In the November 2014 issue of Presbyterians Today, I share an article that gives 3 basic steps to overcome your personal fear of evangelism.
Sometimes called “the e-word,” as if evangelism is an unspeakable curse word, personal evangelism is generally not a regular discipline among believers in mainline churches because of associations with pushy street preachers.
Here is a snippet from the article:
When it comes to personal evangelism, the street preacher is the negative go-to stereotype. The common reaction is “I don’t want to do that.”
Though a few are indeed gifted to be effective street preachers (and I’ve done it myself in parks and city streets), the rest of us want a more natural way to share our faith.
Easier done than said
The problem for many people is that talking about faith is difficult.
In the final hours of my mother’s life, she whispered, “I’ve always believed in Jesus; I just didn’t talk about it.” Others have told me that they hope that their good behavior is enough of a sermon that they don’t need to say anything. Ernest L. Gardner III, interim pastor at Philadelphia Presbyterian Church in Mint Hill, North Carolina, says, “I have found that cradle Presbyterians are more accustomed to having their church doors open to visitors than [they are] to engaging others directly about what it means to be a follower of Christ.”
There are many reasons we choose not to talk about our faith. We don’t want to participate in high-pressure tactics or in the kinds of emotional manipulation seen on television. We don’t want our friends to think we’re foolish or simple-minded. Nor do we want to be perceived as combative or disrespectful of others’ deeply held religious beliefs. Laura Long, pastor of Clinchfield Presbyterian Church in Marion, North Carolina, says, “People don’t want to be perceived as nosy about another person’s beliefs.”
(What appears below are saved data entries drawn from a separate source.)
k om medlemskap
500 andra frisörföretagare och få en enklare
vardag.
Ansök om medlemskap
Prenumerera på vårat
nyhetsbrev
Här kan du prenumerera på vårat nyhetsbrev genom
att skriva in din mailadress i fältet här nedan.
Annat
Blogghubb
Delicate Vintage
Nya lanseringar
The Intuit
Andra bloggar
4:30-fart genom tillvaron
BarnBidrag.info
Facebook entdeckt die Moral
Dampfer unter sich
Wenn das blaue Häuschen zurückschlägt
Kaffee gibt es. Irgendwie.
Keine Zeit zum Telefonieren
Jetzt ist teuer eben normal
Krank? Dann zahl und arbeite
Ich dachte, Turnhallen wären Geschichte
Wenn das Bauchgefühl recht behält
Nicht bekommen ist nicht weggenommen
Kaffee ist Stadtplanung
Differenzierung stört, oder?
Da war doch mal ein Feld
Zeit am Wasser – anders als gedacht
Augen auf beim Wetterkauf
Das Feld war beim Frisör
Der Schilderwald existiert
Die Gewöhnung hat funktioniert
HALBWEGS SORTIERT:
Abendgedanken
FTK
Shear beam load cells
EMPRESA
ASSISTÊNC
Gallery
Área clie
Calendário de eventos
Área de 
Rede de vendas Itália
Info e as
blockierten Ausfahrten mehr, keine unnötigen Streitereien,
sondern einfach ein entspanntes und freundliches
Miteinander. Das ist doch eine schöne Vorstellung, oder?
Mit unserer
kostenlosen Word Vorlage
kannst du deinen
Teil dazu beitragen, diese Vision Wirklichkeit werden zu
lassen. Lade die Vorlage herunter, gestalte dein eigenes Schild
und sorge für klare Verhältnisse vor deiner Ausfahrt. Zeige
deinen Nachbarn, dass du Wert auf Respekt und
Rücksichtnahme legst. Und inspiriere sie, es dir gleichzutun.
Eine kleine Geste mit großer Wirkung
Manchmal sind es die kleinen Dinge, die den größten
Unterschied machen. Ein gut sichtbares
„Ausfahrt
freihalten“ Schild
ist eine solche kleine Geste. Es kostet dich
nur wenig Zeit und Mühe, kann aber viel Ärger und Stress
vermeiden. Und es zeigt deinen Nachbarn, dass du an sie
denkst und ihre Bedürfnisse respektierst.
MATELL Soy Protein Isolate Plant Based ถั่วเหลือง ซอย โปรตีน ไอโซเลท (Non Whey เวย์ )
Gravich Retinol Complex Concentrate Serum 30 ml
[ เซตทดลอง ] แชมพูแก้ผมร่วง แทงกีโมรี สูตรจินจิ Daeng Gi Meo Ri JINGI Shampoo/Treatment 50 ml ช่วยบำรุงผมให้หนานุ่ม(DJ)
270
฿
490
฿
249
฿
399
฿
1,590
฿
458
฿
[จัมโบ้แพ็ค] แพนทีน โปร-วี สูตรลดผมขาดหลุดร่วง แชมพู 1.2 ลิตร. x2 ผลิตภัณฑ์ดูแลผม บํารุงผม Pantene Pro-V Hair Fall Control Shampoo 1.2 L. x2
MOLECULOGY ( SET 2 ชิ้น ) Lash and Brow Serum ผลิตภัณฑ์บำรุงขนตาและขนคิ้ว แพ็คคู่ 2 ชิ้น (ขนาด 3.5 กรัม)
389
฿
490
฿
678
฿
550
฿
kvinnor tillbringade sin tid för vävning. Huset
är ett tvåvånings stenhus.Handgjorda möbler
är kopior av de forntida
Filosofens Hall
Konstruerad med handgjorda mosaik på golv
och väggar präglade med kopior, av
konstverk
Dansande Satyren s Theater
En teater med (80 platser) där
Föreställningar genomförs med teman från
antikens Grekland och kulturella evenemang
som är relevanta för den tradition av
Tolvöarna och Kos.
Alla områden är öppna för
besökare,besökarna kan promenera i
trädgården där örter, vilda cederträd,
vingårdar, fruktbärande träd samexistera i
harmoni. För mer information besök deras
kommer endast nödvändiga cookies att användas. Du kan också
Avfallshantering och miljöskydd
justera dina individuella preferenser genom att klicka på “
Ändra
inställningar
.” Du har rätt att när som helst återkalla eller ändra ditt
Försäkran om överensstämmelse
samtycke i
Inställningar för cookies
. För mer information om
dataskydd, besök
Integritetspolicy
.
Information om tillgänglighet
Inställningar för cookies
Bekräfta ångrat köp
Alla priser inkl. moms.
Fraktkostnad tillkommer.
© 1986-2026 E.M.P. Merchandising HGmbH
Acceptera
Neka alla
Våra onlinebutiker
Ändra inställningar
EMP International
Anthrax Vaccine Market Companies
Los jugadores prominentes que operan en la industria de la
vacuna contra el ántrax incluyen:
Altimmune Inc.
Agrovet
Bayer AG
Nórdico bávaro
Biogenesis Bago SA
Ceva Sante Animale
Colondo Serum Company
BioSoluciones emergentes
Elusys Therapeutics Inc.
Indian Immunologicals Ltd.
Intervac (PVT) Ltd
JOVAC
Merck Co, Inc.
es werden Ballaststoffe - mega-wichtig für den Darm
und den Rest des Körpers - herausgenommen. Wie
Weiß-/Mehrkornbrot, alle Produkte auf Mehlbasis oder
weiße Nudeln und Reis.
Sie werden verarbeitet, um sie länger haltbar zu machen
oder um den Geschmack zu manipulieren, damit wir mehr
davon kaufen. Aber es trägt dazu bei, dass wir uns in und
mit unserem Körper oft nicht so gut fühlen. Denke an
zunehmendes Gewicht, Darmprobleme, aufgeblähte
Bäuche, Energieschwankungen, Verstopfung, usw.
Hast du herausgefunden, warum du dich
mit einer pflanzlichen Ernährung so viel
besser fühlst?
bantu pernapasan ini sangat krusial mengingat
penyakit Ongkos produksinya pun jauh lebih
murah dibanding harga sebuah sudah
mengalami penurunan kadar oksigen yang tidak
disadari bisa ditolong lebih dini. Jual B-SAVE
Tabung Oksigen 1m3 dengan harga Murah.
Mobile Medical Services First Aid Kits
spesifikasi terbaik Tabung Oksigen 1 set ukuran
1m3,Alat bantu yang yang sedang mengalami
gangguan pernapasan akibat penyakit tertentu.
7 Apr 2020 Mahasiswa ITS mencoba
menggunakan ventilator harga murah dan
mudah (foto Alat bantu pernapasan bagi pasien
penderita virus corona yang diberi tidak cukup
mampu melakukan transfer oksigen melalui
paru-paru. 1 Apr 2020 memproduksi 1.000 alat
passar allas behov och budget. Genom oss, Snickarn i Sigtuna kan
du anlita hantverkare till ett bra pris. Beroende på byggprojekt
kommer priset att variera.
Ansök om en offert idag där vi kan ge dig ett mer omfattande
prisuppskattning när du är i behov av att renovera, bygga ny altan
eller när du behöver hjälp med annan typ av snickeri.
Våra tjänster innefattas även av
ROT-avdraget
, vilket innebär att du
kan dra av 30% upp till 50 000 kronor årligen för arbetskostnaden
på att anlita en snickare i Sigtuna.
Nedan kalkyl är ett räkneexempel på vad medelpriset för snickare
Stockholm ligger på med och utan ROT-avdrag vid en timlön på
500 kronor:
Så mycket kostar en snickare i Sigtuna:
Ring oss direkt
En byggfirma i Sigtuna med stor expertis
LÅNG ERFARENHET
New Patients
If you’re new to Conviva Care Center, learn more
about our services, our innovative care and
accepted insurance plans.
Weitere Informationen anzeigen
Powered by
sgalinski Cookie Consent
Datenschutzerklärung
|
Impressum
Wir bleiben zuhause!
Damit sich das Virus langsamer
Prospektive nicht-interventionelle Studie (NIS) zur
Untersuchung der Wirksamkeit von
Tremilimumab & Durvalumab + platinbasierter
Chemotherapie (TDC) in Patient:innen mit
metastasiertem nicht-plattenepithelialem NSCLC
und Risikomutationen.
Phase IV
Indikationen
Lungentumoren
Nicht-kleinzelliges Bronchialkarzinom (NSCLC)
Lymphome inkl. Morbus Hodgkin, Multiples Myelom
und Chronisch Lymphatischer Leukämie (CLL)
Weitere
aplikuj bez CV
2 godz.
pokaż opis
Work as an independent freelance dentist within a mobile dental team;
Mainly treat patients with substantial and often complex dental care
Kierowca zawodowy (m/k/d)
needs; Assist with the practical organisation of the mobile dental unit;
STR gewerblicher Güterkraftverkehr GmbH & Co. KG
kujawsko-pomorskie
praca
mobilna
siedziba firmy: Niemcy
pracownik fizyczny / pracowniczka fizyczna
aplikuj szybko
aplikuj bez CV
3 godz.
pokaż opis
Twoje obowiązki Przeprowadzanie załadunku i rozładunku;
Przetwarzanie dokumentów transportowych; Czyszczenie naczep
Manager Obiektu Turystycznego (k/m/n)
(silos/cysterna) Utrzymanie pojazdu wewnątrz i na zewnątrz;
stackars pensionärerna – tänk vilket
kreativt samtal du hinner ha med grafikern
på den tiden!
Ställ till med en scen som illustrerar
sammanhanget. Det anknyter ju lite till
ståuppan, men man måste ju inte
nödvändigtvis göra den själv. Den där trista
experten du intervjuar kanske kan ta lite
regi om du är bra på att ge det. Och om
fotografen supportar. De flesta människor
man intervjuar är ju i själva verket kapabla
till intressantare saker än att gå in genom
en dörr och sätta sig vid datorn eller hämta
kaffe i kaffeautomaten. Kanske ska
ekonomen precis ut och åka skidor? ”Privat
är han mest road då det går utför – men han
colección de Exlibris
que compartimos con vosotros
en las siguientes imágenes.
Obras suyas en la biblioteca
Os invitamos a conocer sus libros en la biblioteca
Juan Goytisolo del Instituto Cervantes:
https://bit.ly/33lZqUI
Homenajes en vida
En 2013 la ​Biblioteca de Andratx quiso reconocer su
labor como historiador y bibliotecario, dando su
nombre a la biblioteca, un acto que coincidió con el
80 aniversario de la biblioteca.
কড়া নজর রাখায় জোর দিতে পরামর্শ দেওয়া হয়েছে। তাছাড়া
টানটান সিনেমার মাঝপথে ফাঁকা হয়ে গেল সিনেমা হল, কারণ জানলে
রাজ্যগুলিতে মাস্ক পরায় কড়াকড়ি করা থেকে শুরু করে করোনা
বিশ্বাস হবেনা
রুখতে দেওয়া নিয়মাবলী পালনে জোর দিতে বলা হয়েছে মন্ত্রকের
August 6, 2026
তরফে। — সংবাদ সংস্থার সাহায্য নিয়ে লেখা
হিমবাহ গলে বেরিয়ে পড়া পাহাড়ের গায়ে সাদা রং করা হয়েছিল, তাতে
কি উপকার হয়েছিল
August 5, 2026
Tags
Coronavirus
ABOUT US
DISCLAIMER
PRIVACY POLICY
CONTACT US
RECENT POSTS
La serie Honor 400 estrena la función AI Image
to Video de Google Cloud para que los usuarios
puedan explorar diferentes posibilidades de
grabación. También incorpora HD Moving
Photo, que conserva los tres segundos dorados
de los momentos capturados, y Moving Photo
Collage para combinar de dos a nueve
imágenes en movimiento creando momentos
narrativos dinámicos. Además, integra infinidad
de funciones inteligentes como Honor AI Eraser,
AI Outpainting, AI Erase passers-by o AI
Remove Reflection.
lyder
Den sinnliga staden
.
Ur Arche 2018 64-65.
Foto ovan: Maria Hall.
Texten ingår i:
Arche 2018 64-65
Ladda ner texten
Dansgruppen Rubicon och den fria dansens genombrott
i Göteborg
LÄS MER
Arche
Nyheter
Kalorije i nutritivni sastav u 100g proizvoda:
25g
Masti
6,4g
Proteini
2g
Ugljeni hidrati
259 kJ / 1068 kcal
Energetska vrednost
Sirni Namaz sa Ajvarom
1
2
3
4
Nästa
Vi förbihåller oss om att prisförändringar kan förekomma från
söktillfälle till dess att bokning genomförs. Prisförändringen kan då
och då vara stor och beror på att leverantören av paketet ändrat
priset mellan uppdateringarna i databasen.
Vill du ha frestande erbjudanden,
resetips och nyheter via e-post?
We may feel that we lack the skills or knowledge to effectively discuss being a follower of Jesus. I remember hearing an evangelist compare, point by point, the beliefs of Hinduism, Islam, and Christianity. I began to panic because I knew I couldn’t give a presentation like that. When we’re challenged about the existence of God, or about why we believe that God is love and that God sent Jesus to die for our sins, we may feel as if we can’t give a reasonable defense of our belief.
In a way, we sometimes undermine ourselves. If we aren’t nurturing our relationship with Christ, we’ll miss out on God’s work in our life; we won’t recognize how God is transforming us, leading us, using us, or teaching us. And that can affect how we witness to others. According to pastor Geoff McLean of Christ Presbyterian Church in Fairfax, Virginia, “If we don’t appreciate the changes that God works in our life, we have little to say . . . about the relevance of following Jesus.”
Finally, we may feel uncomfortable about sharing our faith because we haven’t thought about how to explain the gospel in a simple way. A friend once asked me, “Chris, what is the gospel?” My obtuse, 10-minute, directionless explanation taught me that, even though I had two seminary degrees, I couldn’t explain the gospel in simple terms. I was not prepared.
I interviewed a couple of Presbyterian pastors, some of whom are using the Engage curriculum on personal evangelism. That resource is one that I can recommend. It uses some of the same principles that I teach in my own evangelism seminars about watching for spiritual thirst and engaging people in intentional conversation.
These basic steps can help:
1. Talk about your own experiences with Jesus, not just your church.
Talking about your church is easy, but talking about your own experiences is more meaningful. You might describe how the wisdom of Scripture is helping you in some difficult season in your life. You might talk about how you see the Lord answering particular prayers. Or you might describe how the Lord has used you in some ministry.
2. Talk about how you became a follower of Jesus, not just a member of your church.
I’ve found that many Presbyterians have difficulty answering the question “When did Jesus become real to you?” It’s not that they don’t have faith but that they lack words to express that faith. Think back to some season in your life when it was clear that you had an encounter with Jesus. Try to describe that experience without using overly religious words.
3. Talk about the gospel of Christ, not just your church’s weekend message.
You may find it easy to talk about Sunday’s sermon or even why you were moved by the anthem the choir sang. While those are good to talk about, we need to know the core content of the gospel of Jesus Christ and be able to explain it in a meaningful way to people who may have never read the Bible.
Due to space requirements, I didn’t put a fourth one in there, but here is one that I would add:
4. Talk about the difference Jesus has made in your life, not just your church programs that do good.
You may find it easy to share how you give to the food pantry, tutor a child, or repair the car of a single mom. But how has becoming a follower of Christ changed you? Could you share your hope filled testimony story in two phrases?